The earthquake was a personal tragedy for Jacqueline — her husband died and she sustained injuries. Having recovered from her losses and with her health restored, Jacqueline went right back to the hospital, where plenty of work awaited: soon after the earthquake, a cholera epidemic swept through the country. Doctor Gautier insisted that a special ward be opened for the ill and set about standardizing procedures for combatting the disease despite the collapsed healthcare system.

“Generosity and kindness are humans’ natural qualities. We see a lot of such behavior during the earthquakes. It’s not necessarily help from the outside. People who are neighbors also help each other.”

“I remember back in 1988, when Charles Aznavour was already a rather well-known French singer, he turned the world’s attention to the earthquake in Armenia. Generosity and kindness are humans’ natural qualities. We see a lot of such behavior during the earthquakes. It’s not necessarily help from the outside. People who are neighbors also help each other. They are still scared, they are still shocked, but they share their shelters, food and necessities with each other,” says Jacqueline.

Refusing to leave

A female doctor in a top management role is hard to come by in Haiti. Emigration from the country spurred by the epidemic has left Haiti without many professionals. Those who went to work abroad transfer money back home to their relatives, providing the fuel to power the country.

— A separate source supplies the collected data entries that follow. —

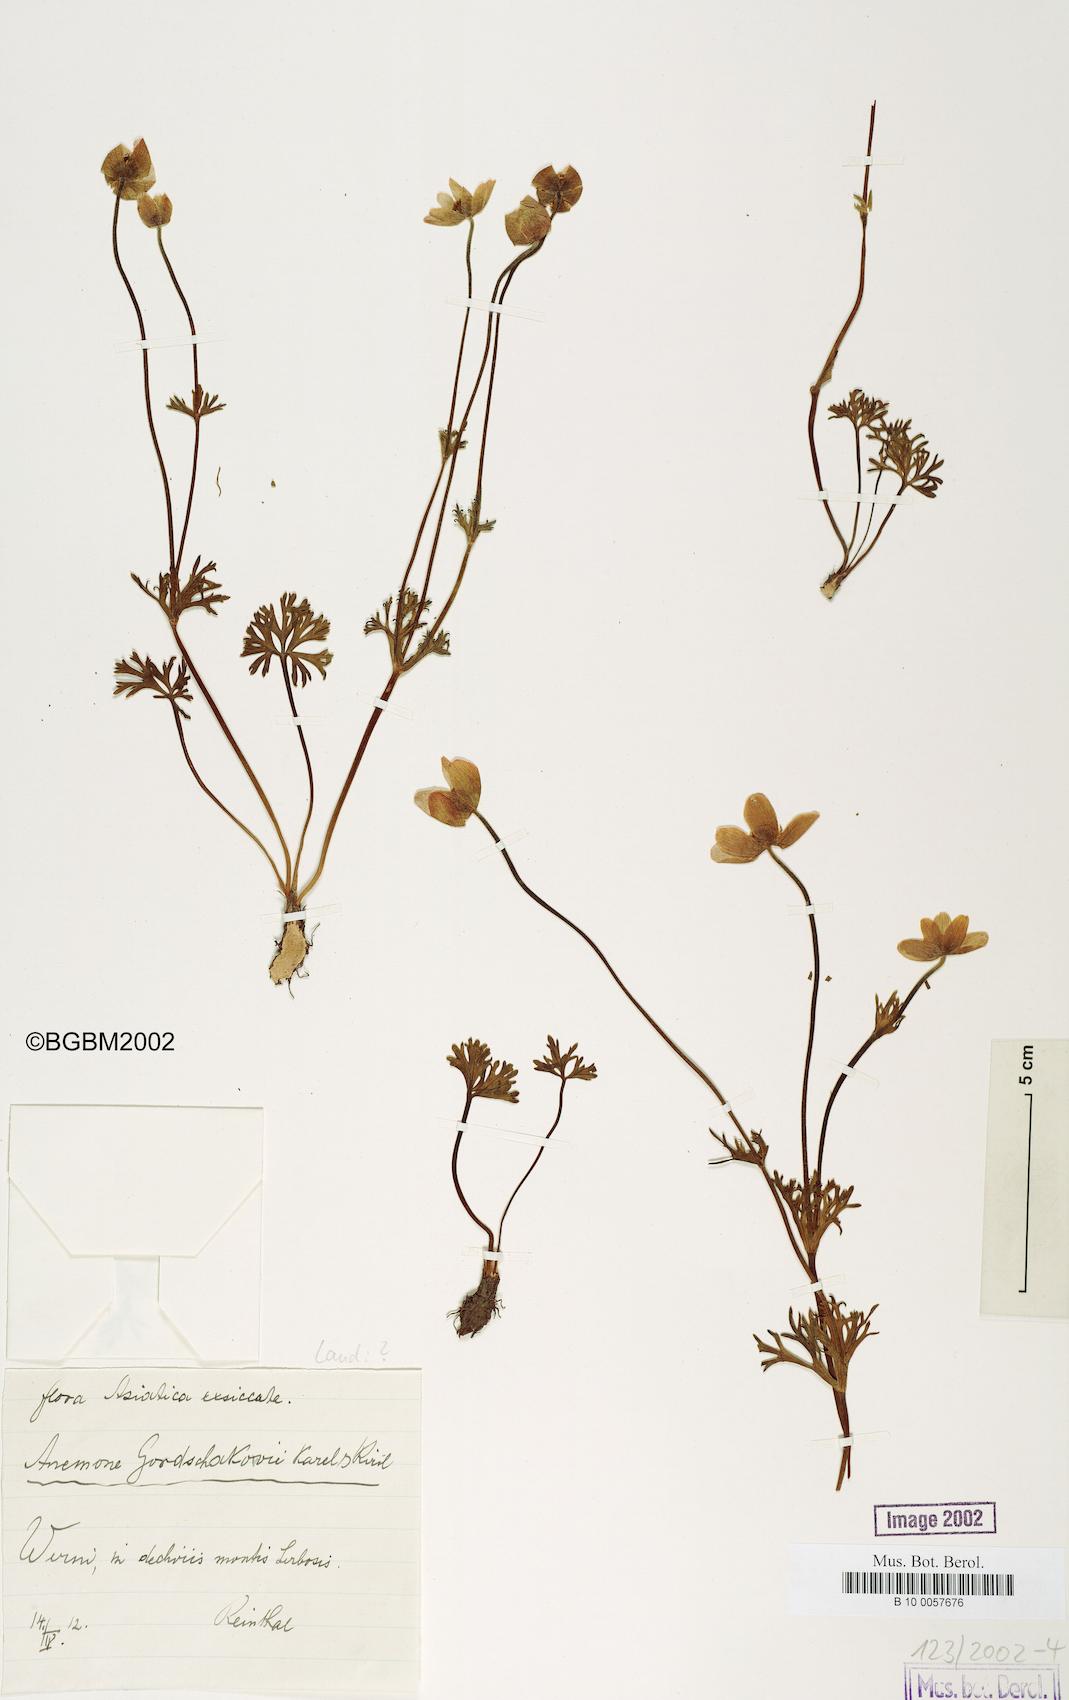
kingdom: Plantae
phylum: Tracheophyta
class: Magnoliopsida
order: Ranunculales
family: Ranunculaceae
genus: Anemone
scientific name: Anemone biflora
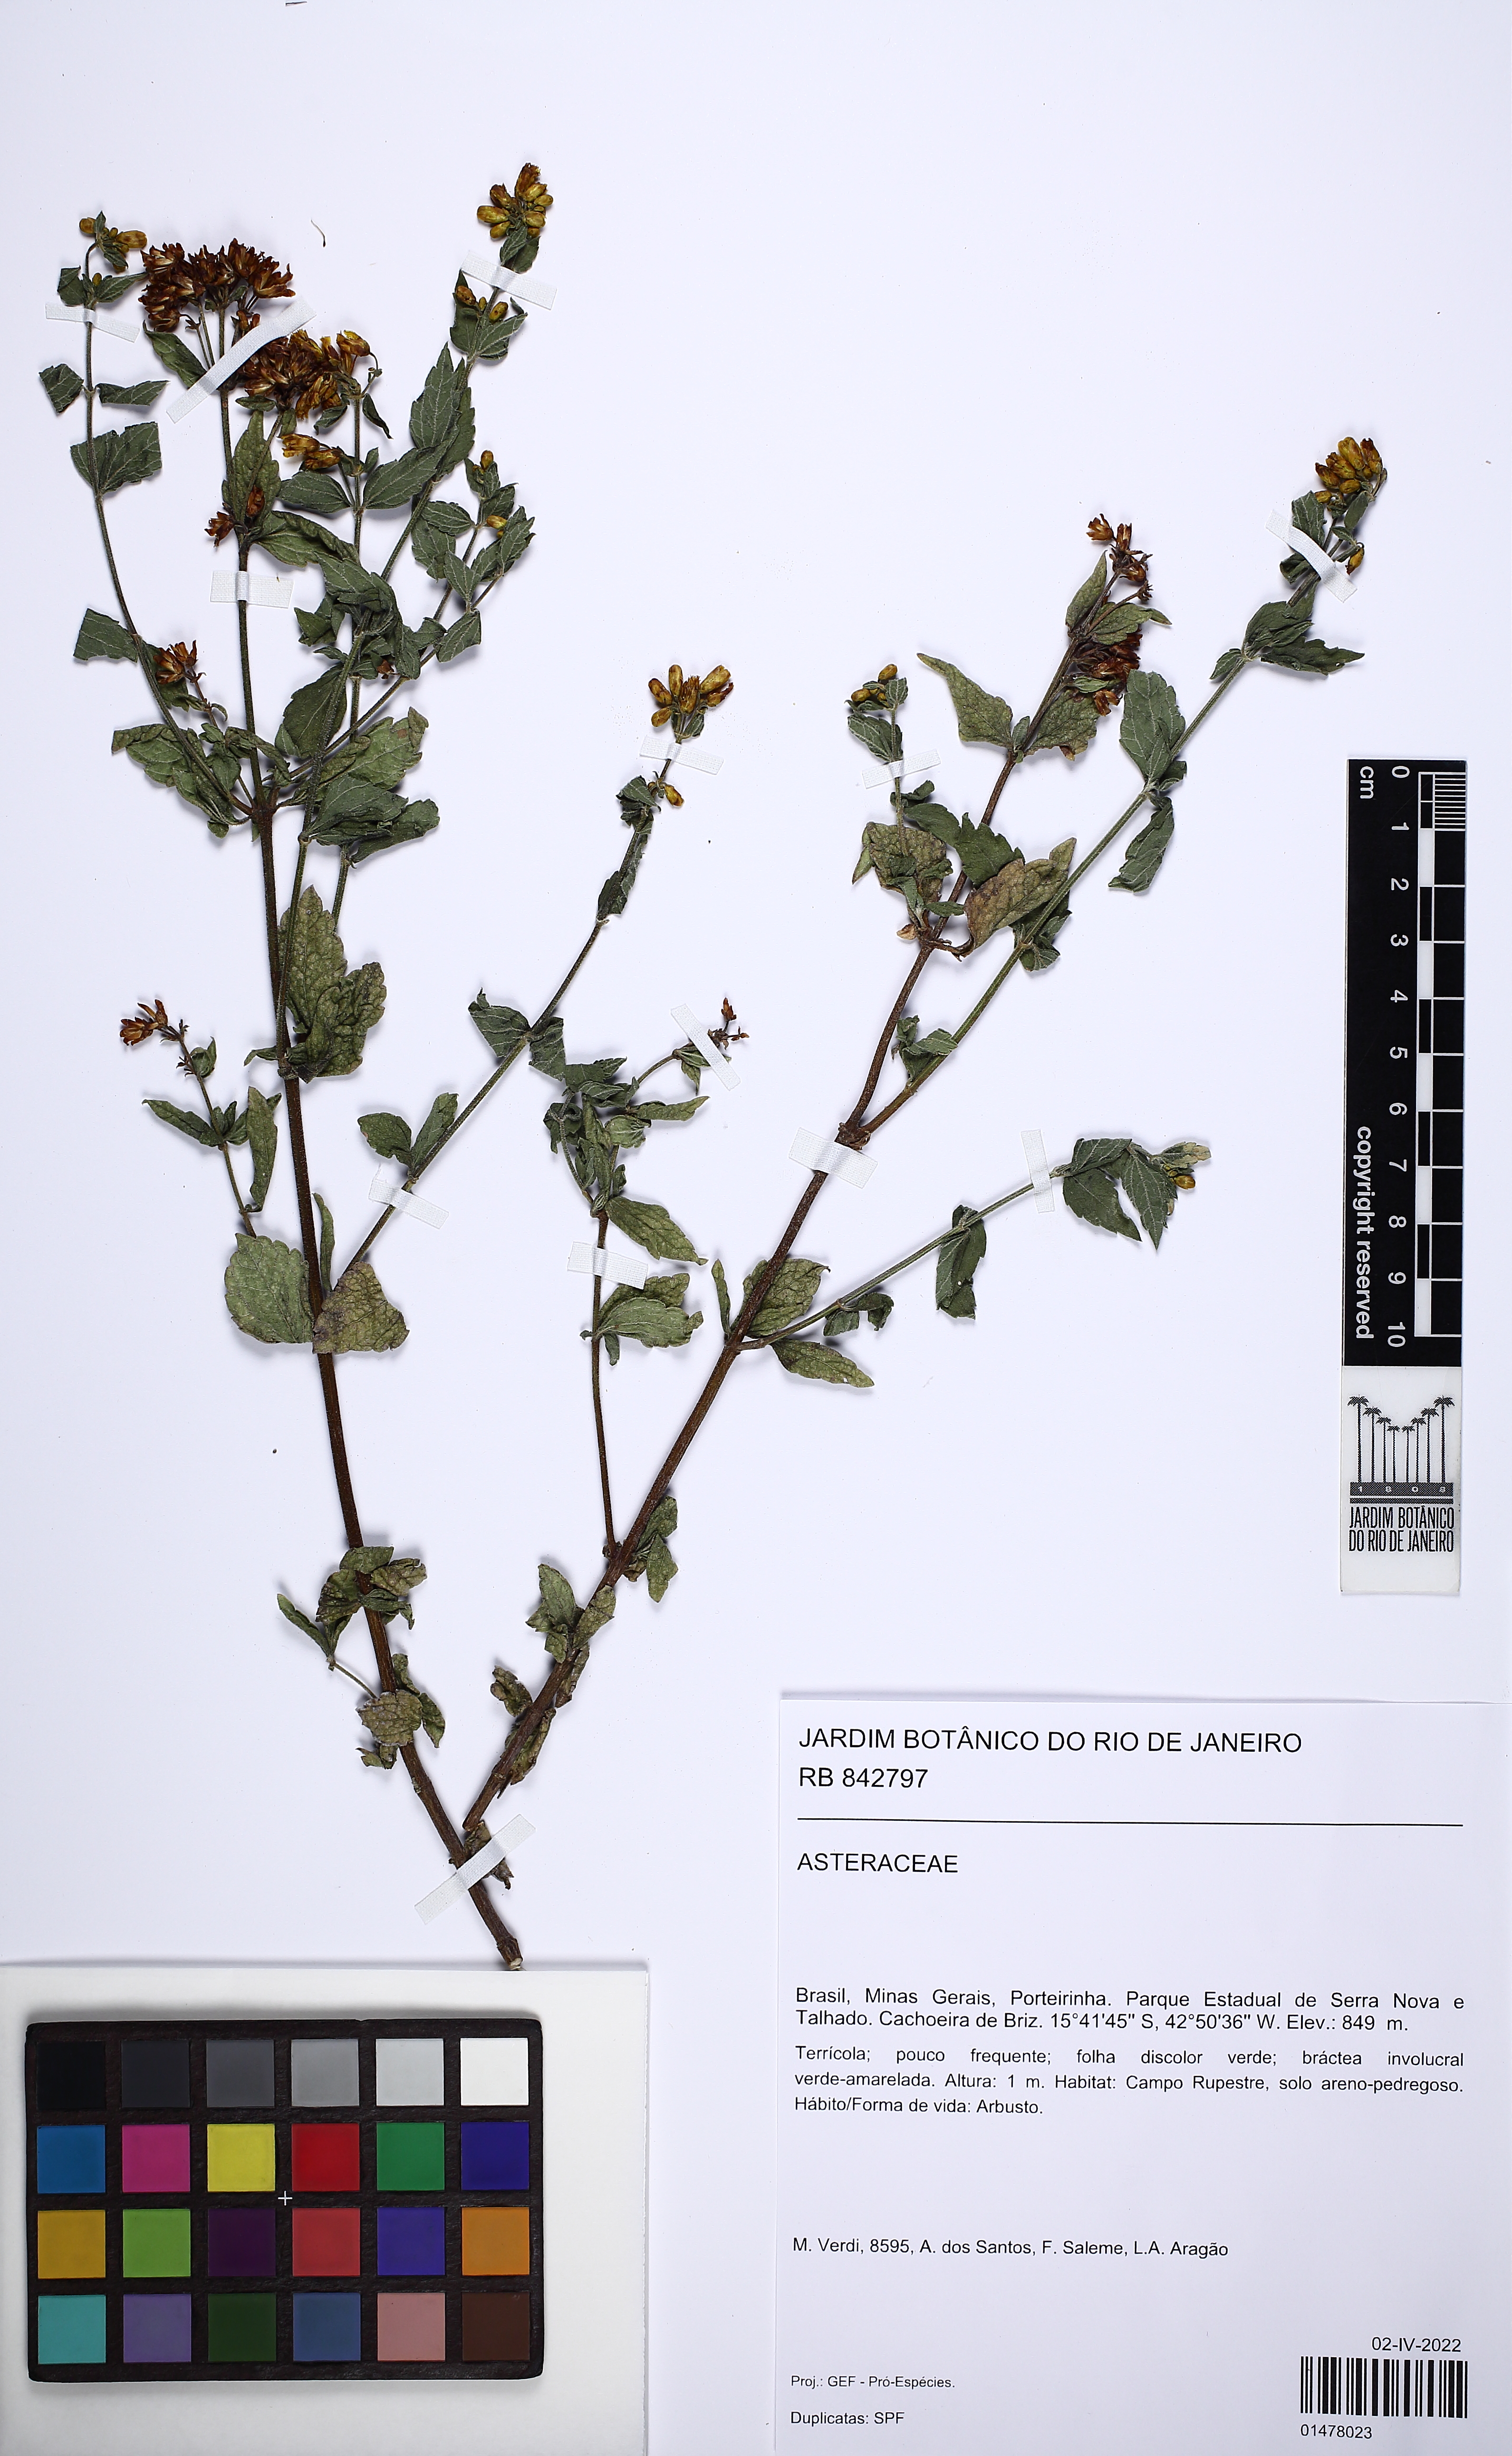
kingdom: Plantae
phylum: Tracheophyta
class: Magnoliopsida
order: Asterales
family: Asteraceae
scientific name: Asteraceae
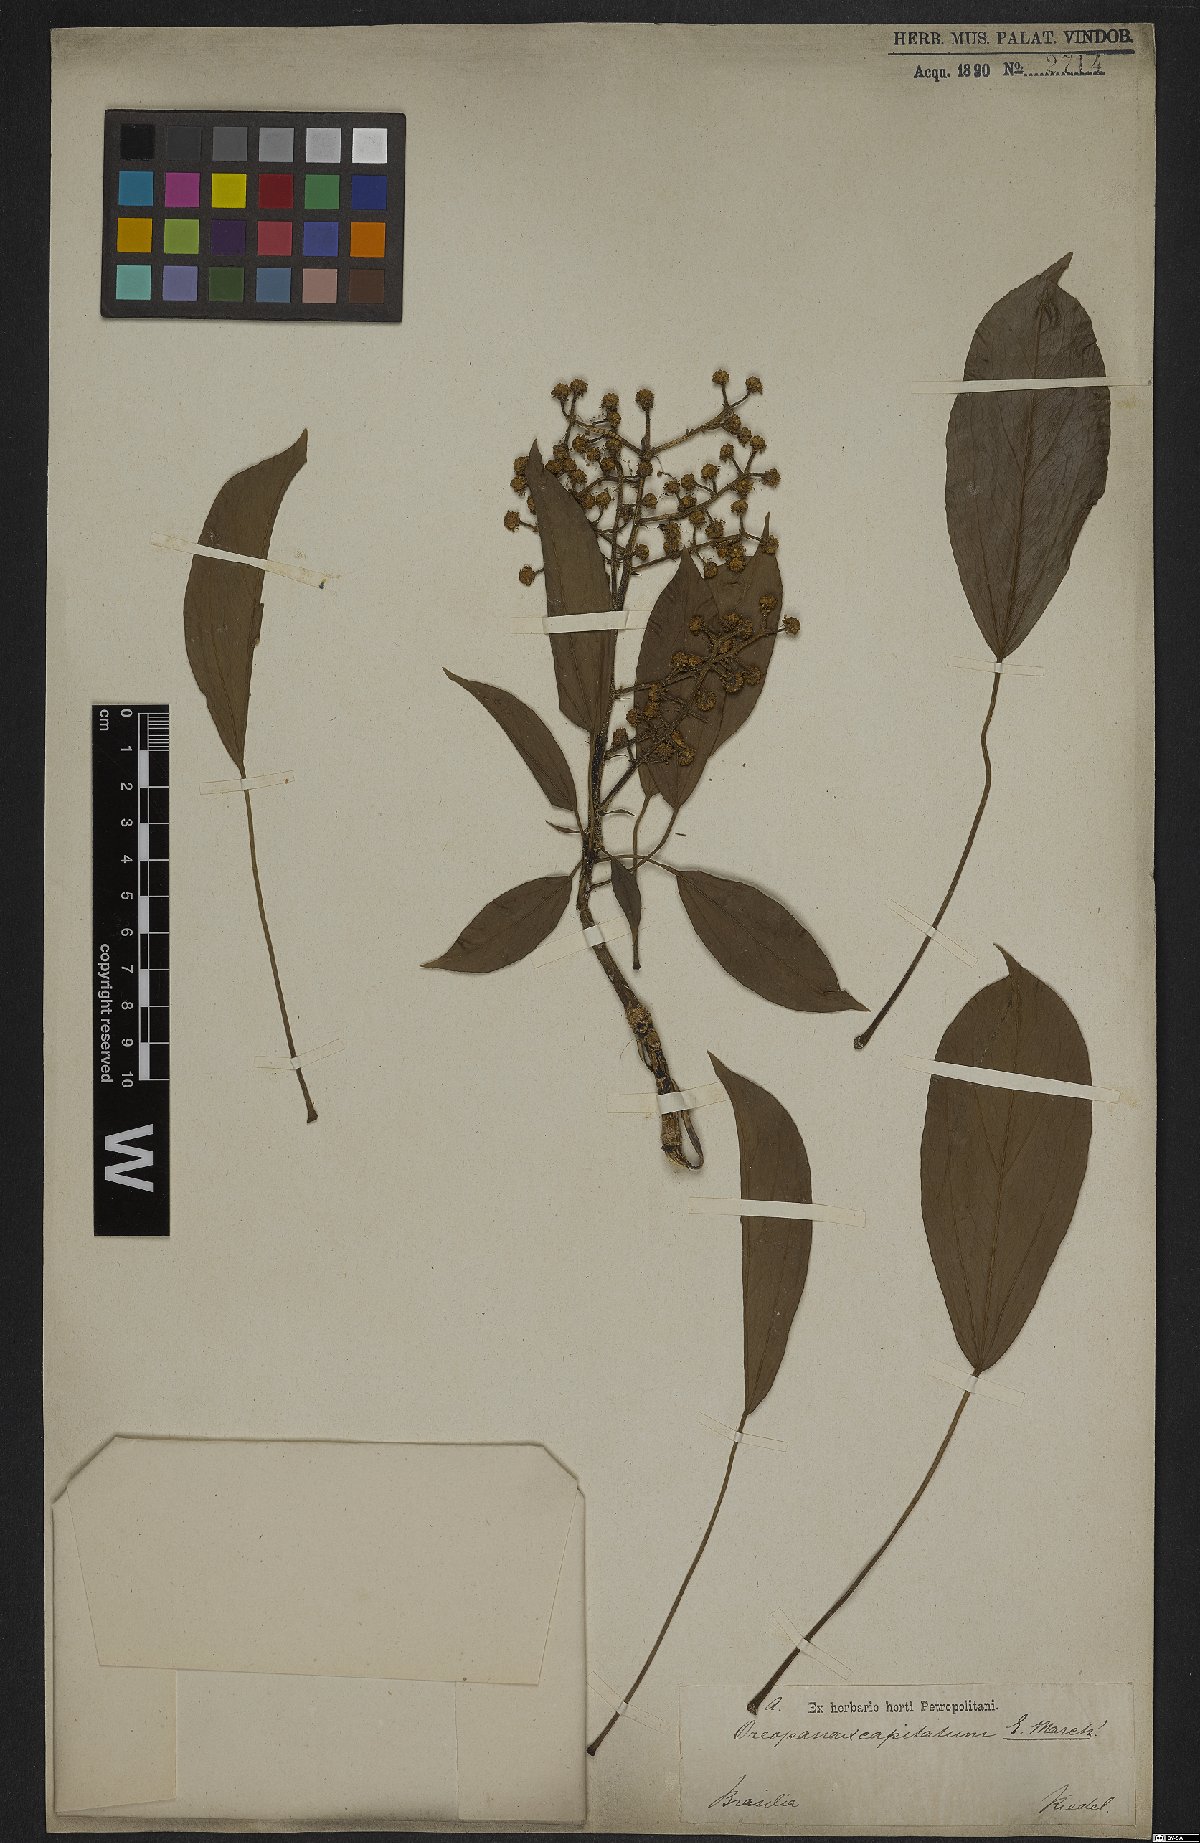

In 1981 Jacqueline received a medical license that gives her the right practice in the United States, but she never left Haiti.

“Back in 1994 life in Haiti was practically impossible. One gallon of gasoline cost $20, and there were no trade relations with other countries because we were under embargo. Back then I would think: ‘What am I doing here?’ I could’ve moved to another place, but I don’t regret staying,” Jacqueline admits.

She understands her colleagues and everyone else who decides to emigrate, because this move — which requires adapting to difficult circumstances and earning enough to support family back in Haiti — requires courage and decisiveness. Jacqueline also says that many emigrants end up helping their homeland. “I have some colleagues who’ve returned after 20 years of living abroad in order to improve medical education in their native country, in order to invest in it. For the country to develop we need people, we need human resources. Somebody has to stay. It was a question of choice, and this choice came naturally to me,” Jacqueline explains.

What goes around, comes around

The hospital’s familiar walls have long been a fixture in Jacqueline’s life. Her mother was a nurse at a small hospital in a suburban town. “There was only one physician and one nurse in that hospital,” Jacqueline remembers. “This life inspired me. Every time I enter our hospital, I remember my mother, the way she would walk into the clinic when I was small.”

Jacqueline has an uncanny ability to inspire people with her optimism. Over the course of the children hospital’s 22-year-long existence, she’s been able to establish partnerships with a number of charity organizations in the United States and Europe. Nonetheless, fundraising to keep the hospital open and running remains her biggest challenge. “People respect our efforts and achievements, but sometimes they get tired of helping poor countries. To keep the fundraising process rolling we have to be extra creative with it. It’s a 24/7 job,” Jacqueline admits.

In 2013 Jacqueline Gautier established a residency program to train young pediatricians and there are 18 doctors now participating in it. “Before we would hire professional doctors, but now we train them ourselves. We invest in our future,” Jacqueline says.

“I once read that kindness is the essential element that will save the world from all this consumerism and violence.

We should encourage kindness. We need to have a critical mass of kind people. This is why I think that support from kind people will make our world better.

What goes around, comes around: if you serve people, you’ll be rewarded,” Jacqueline believes.